Malware details
- Technical name: Trojan:W32.Brambul.[Letter](FBI); Trojan/Brambul-[letter](FBI); W32.Brambul(Symantec); Win32/Brambul(Microsoft); Trojan:Win32/Brambul.[letter](Microsoft);
- Type: Computer worm
- Author: Lazarus

Technical details
- Platform: Windows XP
- Written in: Korean

= Brambul =

Computer worm

Brambul is an SMB protocol computer worm that decrypts and automatically moves from one computer to its second computer.

It is responsible for the dropping of the Joanap botnet.

== History ==

Brambul was first discovered in 2009 and has not had a disclosure prior to its notoriety. It was observed by cybersecurity firms and was not extensive subject.

=== Sony hack (Late 2014) ===
Brambul was among the malware to be identified during the Sony Pictures hack.

===Investigation (Early 2019)===
Brambul as well as Joanap botnet have both been shut down via a court order.

== Cycle ==
The computer worm has the ability to automatically scan IP addresses and decrypt passwords including, but not limited to the following.

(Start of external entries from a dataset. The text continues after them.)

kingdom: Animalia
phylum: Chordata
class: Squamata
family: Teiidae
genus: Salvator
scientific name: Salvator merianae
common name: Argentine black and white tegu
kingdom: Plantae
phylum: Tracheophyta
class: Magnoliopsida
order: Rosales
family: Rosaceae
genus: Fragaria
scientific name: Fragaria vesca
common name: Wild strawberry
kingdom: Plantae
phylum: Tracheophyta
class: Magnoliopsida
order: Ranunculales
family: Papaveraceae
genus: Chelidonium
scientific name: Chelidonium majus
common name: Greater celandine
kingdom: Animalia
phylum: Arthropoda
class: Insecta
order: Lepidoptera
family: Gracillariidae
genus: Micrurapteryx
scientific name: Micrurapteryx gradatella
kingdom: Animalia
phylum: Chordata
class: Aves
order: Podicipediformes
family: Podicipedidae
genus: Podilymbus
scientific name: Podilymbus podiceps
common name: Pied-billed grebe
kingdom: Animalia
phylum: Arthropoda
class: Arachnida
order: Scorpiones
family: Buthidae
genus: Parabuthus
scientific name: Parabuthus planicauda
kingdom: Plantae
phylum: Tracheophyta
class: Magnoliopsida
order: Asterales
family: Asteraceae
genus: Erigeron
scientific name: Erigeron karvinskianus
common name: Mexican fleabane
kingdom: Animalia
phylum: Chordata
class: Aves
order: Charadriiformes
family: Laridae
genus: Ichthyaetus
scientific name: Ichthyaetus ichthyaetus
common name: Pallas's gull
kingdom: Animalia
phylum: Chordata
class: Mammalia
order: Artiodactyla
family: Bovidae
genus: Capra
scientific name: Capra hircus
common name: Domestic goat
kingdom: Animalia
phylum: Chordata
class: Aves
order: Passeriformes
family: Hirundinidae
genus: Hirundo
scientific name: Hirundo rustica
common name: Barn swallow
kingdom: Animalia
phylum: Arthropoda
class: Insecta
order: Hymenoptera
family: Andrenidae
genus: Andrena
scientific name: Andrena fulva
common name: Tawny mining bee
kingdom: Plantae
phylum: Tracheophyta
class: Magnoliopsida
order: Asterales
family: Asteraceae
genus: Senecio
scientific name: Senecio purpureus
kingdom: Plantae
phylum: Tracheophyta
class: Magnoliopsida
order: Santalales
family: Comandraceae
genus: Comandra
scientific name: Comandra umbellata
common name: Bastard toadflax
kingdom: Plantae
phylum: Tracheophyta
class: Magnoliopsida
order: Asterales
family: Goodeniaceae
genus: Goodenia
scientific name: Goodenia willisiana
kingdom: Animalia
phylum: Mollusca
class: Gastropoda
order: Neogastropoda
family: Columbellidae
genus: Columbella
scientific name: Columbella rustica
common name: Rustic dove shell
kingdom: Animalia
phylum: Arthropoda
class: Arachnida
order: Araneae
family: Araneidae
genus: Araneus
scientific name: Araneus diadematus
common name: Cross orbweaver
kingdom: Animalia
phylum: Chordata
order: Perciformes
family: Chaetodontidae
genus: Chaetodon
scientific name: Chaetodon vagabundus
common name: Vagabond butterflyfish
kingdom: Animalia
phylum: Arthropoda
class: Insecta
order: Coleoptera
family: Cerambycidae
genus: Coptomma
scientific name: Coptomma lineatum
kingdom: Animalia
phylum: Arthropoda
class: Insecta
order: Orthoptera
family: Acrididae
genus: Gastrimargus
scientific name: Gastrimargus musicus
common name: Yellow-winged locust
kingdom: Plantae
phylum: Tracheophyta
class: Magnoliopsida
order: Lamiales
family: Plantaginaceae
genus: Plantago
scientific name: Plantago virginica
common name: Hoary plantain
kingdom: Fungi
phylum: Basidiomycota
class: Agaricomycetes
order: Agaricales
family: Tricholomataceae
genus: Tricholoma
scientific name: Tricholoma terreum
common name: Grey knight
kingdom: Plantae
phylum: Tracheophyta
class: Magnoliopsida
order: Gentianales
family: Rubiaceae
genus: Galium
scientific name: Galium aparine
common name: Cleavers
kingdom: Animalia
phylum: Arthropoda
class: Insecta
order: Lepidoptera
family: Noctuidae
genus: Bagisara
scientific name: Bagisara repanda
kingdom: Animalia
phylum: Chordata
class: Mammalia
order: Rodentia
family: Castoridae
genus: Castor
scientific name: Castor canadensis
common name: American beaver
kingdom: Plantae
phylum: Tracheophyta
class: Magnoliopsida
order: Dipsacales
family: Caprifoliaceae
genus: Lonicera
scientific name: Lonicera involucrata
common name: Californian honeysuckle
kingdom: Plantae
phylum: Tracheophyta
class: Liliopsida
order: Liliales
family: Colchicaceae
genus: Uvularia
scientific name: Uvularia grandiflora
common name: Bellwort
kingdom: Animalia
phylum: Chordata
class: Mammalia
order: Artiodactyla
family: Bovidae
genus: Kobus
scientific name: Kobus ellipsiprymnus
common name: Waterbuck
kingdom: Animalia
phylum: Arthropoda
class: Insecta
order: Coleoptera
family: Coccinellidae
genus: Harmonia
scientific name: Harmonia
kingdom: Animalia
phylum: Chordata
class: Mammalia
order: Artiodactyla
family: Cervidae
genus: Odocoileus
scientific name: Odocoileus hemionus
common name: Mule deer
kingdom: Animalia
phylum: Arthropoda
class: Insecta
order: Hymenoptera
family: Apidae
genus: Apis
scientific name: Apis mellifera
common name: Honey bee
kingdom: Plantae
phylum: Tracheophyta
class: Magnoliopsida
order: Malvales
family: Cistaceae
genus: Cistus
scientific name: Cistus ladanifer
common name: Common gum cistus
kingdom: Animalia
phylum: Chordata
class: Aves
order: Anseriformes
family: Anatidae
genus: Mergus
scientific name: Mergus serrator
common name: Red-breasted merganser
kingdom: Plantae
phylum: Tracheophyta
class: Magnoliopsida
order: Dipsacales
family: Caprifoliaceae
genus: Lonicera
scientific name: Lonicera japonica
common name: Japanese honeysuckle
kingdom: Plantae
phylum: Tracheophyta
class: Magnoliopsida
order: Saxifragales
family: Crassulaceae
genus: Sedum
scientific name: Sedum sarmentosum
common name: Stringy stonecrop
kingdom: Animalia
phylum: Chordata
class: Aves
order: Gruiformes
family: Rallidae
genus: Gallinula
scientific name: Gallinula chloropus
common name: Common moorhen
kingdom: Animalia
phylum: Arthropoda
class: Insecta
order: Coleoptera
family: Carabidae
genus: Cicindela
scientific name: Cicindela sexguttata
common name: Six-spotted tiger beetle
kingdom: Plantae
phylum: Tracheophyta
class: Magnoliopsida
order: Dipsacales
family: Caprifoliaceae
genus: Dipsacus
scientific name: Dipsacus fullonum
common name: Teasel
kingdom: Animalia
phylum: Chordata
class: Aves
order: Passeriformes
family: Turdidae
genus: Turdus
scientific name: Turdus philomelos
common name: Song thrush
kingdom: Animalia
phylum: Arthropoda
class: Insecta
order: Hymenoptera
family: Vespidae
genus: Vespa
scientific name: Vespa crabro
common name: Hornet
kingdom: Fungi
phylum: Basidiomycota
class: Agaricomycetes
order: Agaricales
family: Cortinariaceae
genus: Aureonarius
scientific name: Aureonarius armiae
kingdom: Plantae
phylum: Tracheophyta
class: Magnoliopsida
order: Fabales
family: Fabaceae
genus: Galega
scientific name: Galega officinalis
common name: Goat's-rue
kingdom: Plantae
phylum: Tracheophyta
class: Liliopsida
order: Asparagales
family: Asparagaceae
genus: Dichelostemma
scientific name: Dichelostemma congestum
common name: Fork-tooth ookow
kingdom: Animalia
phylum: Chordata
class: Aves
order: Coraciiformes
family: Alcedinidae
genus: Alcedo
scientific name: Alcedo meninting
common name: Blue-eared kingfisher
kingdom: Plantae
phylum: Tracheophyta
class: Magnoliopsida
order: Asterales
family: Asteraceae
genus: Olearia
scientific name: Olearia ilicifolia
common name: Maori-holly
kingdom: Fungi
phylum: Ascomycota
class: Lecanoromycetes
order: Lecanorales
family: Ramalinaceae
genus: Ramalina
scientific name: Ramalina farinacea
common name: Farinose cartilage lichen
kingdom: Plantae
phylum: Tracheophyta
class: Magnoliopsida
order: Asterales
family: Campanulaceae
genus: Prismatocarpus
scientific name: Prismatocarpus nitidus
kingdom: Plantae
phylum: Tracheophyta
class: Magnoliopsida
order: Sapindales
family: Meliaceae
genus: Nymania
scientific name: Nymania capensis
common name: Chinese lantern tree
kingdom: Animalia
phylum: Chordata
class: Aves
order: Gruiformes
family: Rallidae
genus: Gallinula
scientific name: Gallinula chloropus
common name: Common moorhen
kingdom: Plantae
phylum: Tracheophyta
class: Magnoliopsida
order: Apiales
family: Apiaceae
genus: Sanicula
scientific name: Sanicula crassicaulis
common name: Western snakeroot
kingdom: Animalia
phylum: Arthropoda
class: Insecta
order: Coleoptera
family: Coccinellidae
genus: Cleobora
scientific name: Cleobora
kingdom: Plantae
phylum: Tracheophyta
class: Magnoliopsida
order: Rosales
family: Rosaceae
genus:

| Password | Description |
|---|---|
| password | The word password |
| !@#$% | 1-5 typed with the shift key |
| !@#$%^&*() | all ten number keys typed with the shift key |
| ~!@#$%^&*()_+ | the entire top row of keys typed with the shift key |

===System drive share===

Brambul will share information of the system to the cyberattacker. Information shared includes the IP address, hostname and the username and password.